What is a default Judgement against you?

What is a default Judgement against you?

What is a default Judgement against you?

A default judgement occurs when a court makes a judgement against the defendant (in this case, you) without a court hearing. A default judgement can be made against you because: You failed to file a response to the originating court summons within the required time frame. This is usually 14 days.

What does it mean to have a default Judgement set aside?

If the court has entered a default judgment against you, the plaintiff can collect it like any other judgment. If you do not think the default judgment was appropriately entered against you, you must file a motion with the court asking the judge to “set aside” (void or nullify) the judgment.

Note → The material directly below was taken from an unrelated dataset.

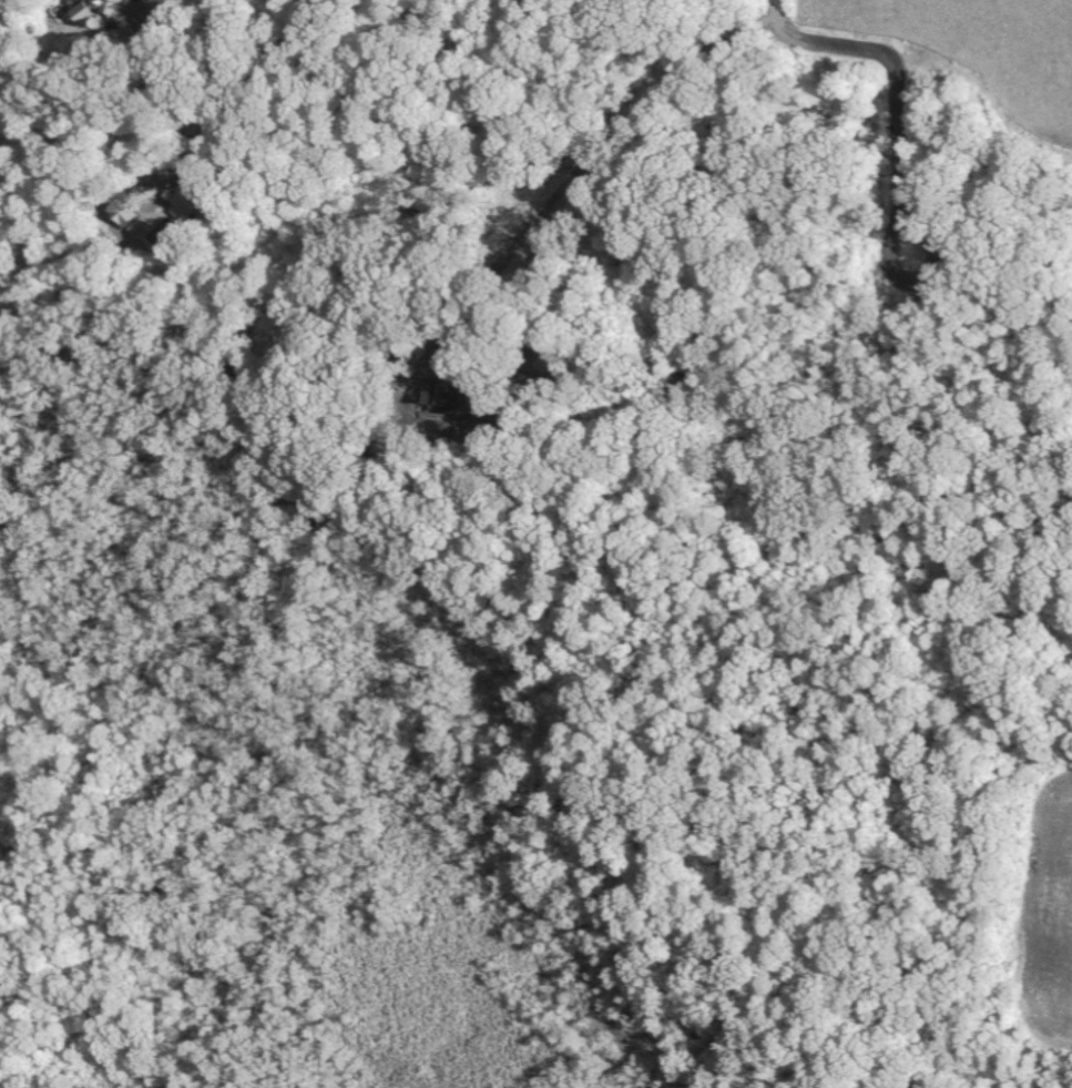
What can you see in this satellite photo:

How do you set aside a default Judgement?

To set aside a default judgment, you must first give a reasonable explanation for not filing a defence in the first place. For example, a reasonable explanation may be that you had indicated to the other party that you were in the process of filing a defence, and had requested additional time.

What happens if you ignore a default Judgement?

Default judgments happen when you don’t respond to a lawsuit — often from a debt collector — and a judge resolves the case without hearing your side. Next up could be wage garnishment or a bank account levy, which allows a creditor to remove money from your bank accounts to repay the debt.

Can a default Judgement be appealed?

If the court decides not to set aside the default judgment against you, you can appeal the refusal. However, the court will usually only change its decision if there is new evidence or information available.

What happens after a default?

What happens when you get a default notice? Your creditor will ask you to pay the full amount of the debt instead of paying the instalments you first agreed. Your creditor can also take further action after the account has defaulted, including: Passing the debt to a collection agency.